Netflix and DreamWorks Animation Sign ‘Game-Changing Deal’
Coming just a week after a boatload of bad PR with the announcement of Qwikster among other faux pas, Netflix
has just inked a deal that could begin to change the landscape in the rental industry. The company has agreed to terms with DreamWorks Animation
, replacing the company's long-standing deal with HBO
. This marks the first time a major studio has opted to go with an exclusive agreement with a streaming web service over pay-TV.
Netflix Chief Content Officer Ted Sarandos
said, “You’re seeing power moving back into the hands of content creators. When a company like DreamWorks ends a long-running pay TV deal — when a new buyer in the space steps up — that’s a really interesting landscape shift.”
According to the New York Times, analysts estimate the deal is worth "$30 million per picture to DreamWorks over an unspecified period of years." DreamWorks Animation head Jeffrey Katzenberg
called it a "game-changing deal" based on where things seem to be headed in the future. He acknowledged Netflix's recent tiff with its subscriber base and the PR hit it took, but said it "will ultimately prove to be the right one for long-term success.”
DreamWorks Animation offers 10-plus years of celebrated animated content from Antz
to Kung Fu Panda
that will begin to slowly appear on Netflix beginning in 2013 including its planned 2013 films, prehistoric family comedy The Croods
about a racing garden snail.
Frankly, it's not a lot of content. It would be one thing if DreamWorks SKG signed the deal and you had all of the studio's live-action titles such as Transformers
up for grabs. Still, the presence of DWA could influence more families to take up Netflix once more of the library makes its way online. However, it will hardly fix the hole in content Netflix faces in February when its deal with Starz ends after an unsuccessful re-negotiation (Starz got burned the first time) and consequently all of its Disney titles and Sony titles disappear.

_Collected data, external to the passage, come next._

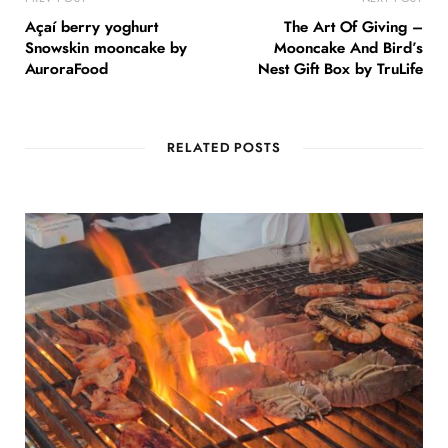
Açaí berry yoghurt
The Art Of Giving –
Snowskin mooncake by
Mooncake And Bird’s
AuroraFood
Nest Gift Box by TruLife
RELATED POSTS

But to be fair, the move isn't about content, it's about changing the precedent for where studios take their post-theatrical release business, especially in an age where DVDs are fading. If DWA can do it, perhaps other dominoes will fall or Netflix will return to the table with some other high-profile studios.
It also helps them keep a leg up on the legion of new online streaming competitors Netflix has. Apple and Amazon have joined the game as well as Wal-Mart's new Vudu service and in the wake of Netflix's news last week, Dish Network and that little company it saved, Blockbuster, have announced a new streaming and by-mail service, but it won't be available to non-Dish Network customers initially.
Although premature, Netflix also hopes to compete at the same level as pay-TV channels such as HBO through original content. The NYT says Netflix spent $100 million to produce the show House of Cards
and Sony Pictures Television has been actively talking to the company about original programming.